Nothing arrogant about that, is there?
Sorry, but in fact, better fathers are less likely to divorce. Marriage is extremely difficult: the men who endure miserable marriages in order to remain in the home and act as a fulltime father have a very large influence that those who are not physically with the children do not.
If family courts would stop shafting fathers on custody, divorce wouldn’t take such a toll. I have joint shared custody of my 2 kids as a result of a very recent divorce. I’m lucky. I would have taken full custody if I could have. I’m more involved in my kids lives than I ever was, and I was a very active dad when married.
Men tend to compartmentalize things in their thinking. So to viewing "being a father" as separate from being in the same home, married to their mother, is the comparison you are making, and it's invalid. Even if parents don't get along perfectly, there is enormous value in just being together as a family and not complicating the union from which the kids came and who belongs in one's extended family with second and third spouses and their kids.
Kids go through great emotional turmoil from age 6 or 7 until they are, say, 30 or 40 years old or so. Divorce cannot help but heap more, much more, especially if the parents "date" or have other relationships during or after a split-up.
Statistics apply to groups, not to individuals.
“With a 50% divorce rate, I know many co-workers and have many friends that are divorced. It would be pretty well arrogant of me to assume that Im somehow a better Father to my kids simply because theyre divorced.”
You can be a good father when you are divorced. It can be done. It is simply much, much harder to do. There is no question about that.
Let me repeat, for emphasis: It is simply much, much, harder to do.
The statistics simply reflect that fact. Any time you make things harder to do, people do less of them.
somehow a better Father to my kids simply because theyre divorced.
There is no “simply” in divorce. First the extremely comprehensive and sacred vows taken are abandoned.
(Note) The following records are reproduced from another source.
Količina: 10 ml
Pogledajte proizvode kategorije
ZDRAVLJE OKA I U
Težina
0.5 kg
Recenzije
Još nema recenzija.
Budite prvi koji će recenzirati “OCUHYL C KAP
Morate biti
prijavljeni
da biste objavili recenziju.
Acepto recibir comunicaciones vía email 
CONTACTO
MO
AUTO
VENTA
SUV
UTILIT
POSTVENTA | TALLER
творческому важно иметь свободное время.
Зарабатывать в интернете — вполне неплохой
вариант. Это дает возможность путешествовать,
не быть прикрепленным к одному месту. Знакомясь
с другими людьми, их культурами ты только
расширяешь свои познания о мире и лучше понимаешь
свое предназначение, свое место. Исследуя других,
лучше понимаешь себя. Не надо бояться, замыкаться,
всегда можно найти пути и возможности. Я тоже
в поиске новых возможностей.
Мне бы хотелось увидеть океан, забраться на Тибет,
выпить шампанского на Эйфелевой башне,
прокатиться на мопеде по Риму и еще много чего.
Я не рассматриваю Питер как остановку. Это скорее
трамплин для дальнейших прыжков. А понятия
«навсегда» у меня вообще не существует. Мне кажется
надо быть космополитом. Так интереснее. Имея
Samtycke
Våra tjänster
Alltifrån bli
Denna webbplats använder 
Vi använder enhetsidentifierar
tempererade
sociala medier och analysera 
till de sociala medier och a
The family is broken up, living in different places, sometimes quite far away. Then new lovers come into the lives of both parents in many case multiple times. New children are born....and on and on it goes.
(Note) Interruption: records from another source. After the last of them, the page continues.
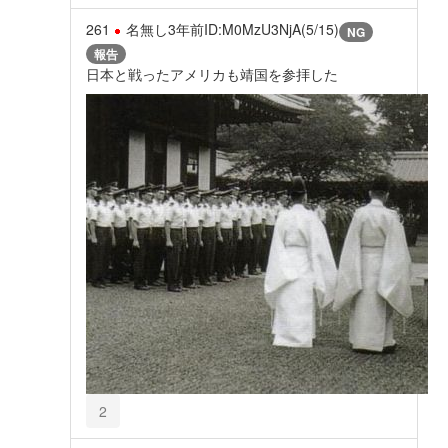
261
名無し
3年前
ID:M0MzU3NjA(5/15)
NG
報告
日本と戦ったアメリカも靖国を参拝した
2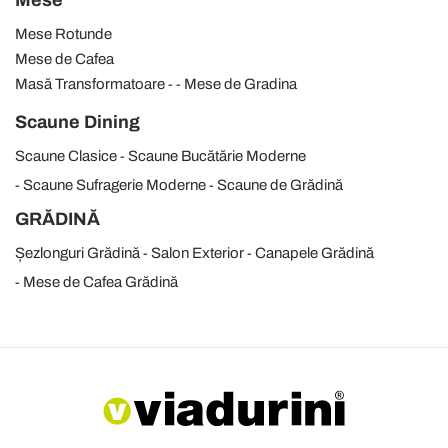
Mese
Mese Rotunde
Mese de Cafea
Masă Transformatoare
Mese de Gradina
Scaune Dining
Scaune Clasice
Scaune Bucătărie Moderne
Scaune Sufragerie Moderne
Scaune de Grădină
GRĂDINĂ
Șezlonguri Grădină
Salon Exterior
Canapele Grădină
Mese de Cafea Grădină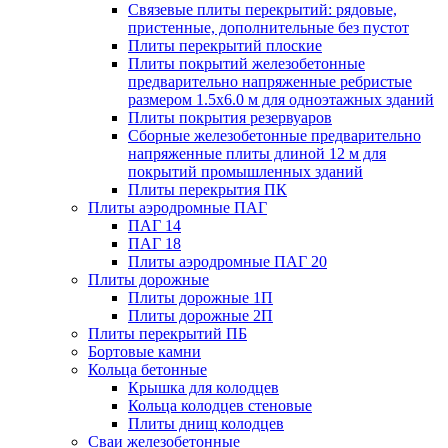
Связевые плиты перекрытий: рядовые,
пристенные, дополнительные без пустот
Плиты перекрытий плоские
Плиты покрытий железобетонные
предварительно напряженные ребристые
размером 1.5х6.0 м для одноэтажных зданий
Плиты покрытия резервуаров
Сборные железобетонные предварительно
напряженные плиты длиной 12 м для
покрытий промышленных зданий
Плиты перекрытия ПК
Плиты аэродромные ПАГ
ПАГ 14
ПАГ 18
Плиты аэродромные ПАГ 20
Плиты дорожные
Плиты дорожные 1П
Плиты дорожные 2П
Плиты перекрытий ПБ
Бортовые камни
Кольца бетонные
Крышка для колодцев
Кольца колодцев стеновые
Плиты днищ колодцев
Сваи железобетонные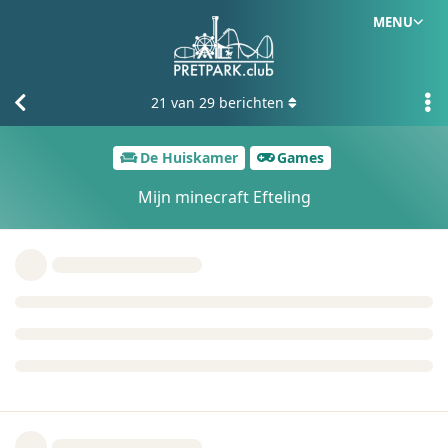
MENU
21
van
29
berichten
De Huiskamer
Games
Mijn minecraft Efteling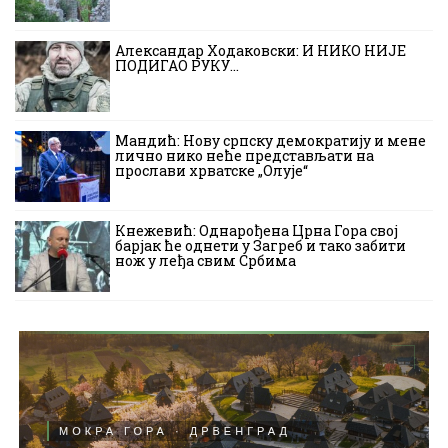
Александар Ходаковски: И НИКО НИЈЕ
ПОДИГАО РУКУ…
Мандић: Нову српску демократију и мене
лично нико неће представљати на
прослави хрватске „Олује“
Кнежевић: Однарођена Црна Гора свој
барјак ће однети у Загреб и тако забити
нож у леђа свим Србима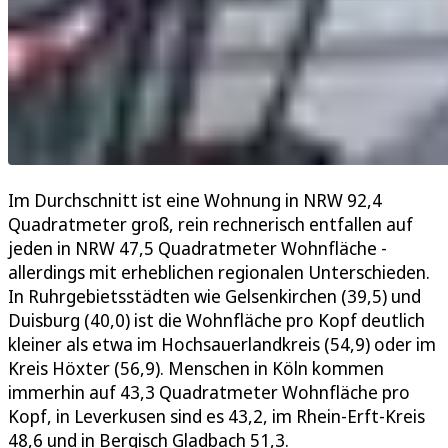
Im Durchschnitt ist eine Wohnung in NRW 92,4
Quadratmeter groß, rein rechnerisch entfallen auf
jeden in NRW 47,5 Quadratmeter Wohnfläche -
allerdings mit erheblichen regionalen Unterschieden.
In Ruhrgebietsstädten wie Gelsenkirchen (39,5) und
Duisburg (40,0) ist die Wohnfläche pro Kopf deutlich
kleiner als etwa im Hochsauerlandkreis (54,9) oder im
Kreis Höxter (56,9). Menschen in Köln kommen
immerhin auf 43,3 Quadratmeter Wohnfläche pro
Kopf, in Leverkusen sind es 43,2, im Rhein-Erft-Kreis
48,6 und in Bergisch Gladbach 51,3.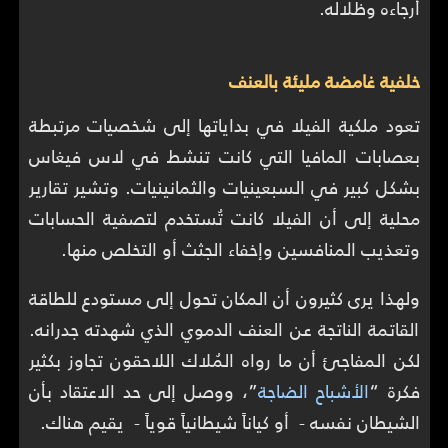
أرجاءه وظلاله.
خلفية غامضة مليئة بالعنف
تعود ملكية الفيلا في بداياتها إلى شخصيات مرتبطة
بعصابات المافيا التي كانت تنشط في لاس فيغاس
بشكل كبير في السبعينيات والثمانينيات. وتشير تقارير
محلية إلى أن الفيلا كانت تُستخدم لتصفية الحسابات
وتعذيب المنافسين وإخفاء الجثث أو التخلص منها.
ولهذا يرى كثيرون أن المكان تحول إلى مستودع للطاقة
القاتمة الناتجة عن العنف الدموي الذي شهدته جدرانه.
لكن المفاجئ أن ما رواه المُلاك اللاحقون تجاوز بكثير
فكرة “
الأشباح الضاجة
”، ووصل إلى حد الاعتقاد بأن
الشيطان نفسه - أو كياناً شيطانياً قوياً - يقيم هناك.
God help us if we ever exercise judgment, eh?
But the kids do judge. They know that a daddy they see every two or three weekends is not a real father. When they're older, they can even articulate it. When they're younger, they just yell and break stuff--and, on occasion, hurt other people.
>> parents that are simply divorced.
There’s nothing simple about divorce nor the precursors that attract it.
I know lots of good people who have a divorce history....their second marriages seem to have hit the mark....like they all of a sudden realized what they really wanted in a marriage....friendship, companionship, and a shared vision, not a drinking buddy....
You would be pretty stupid if you didn't. A father lives in the home with the mother, period.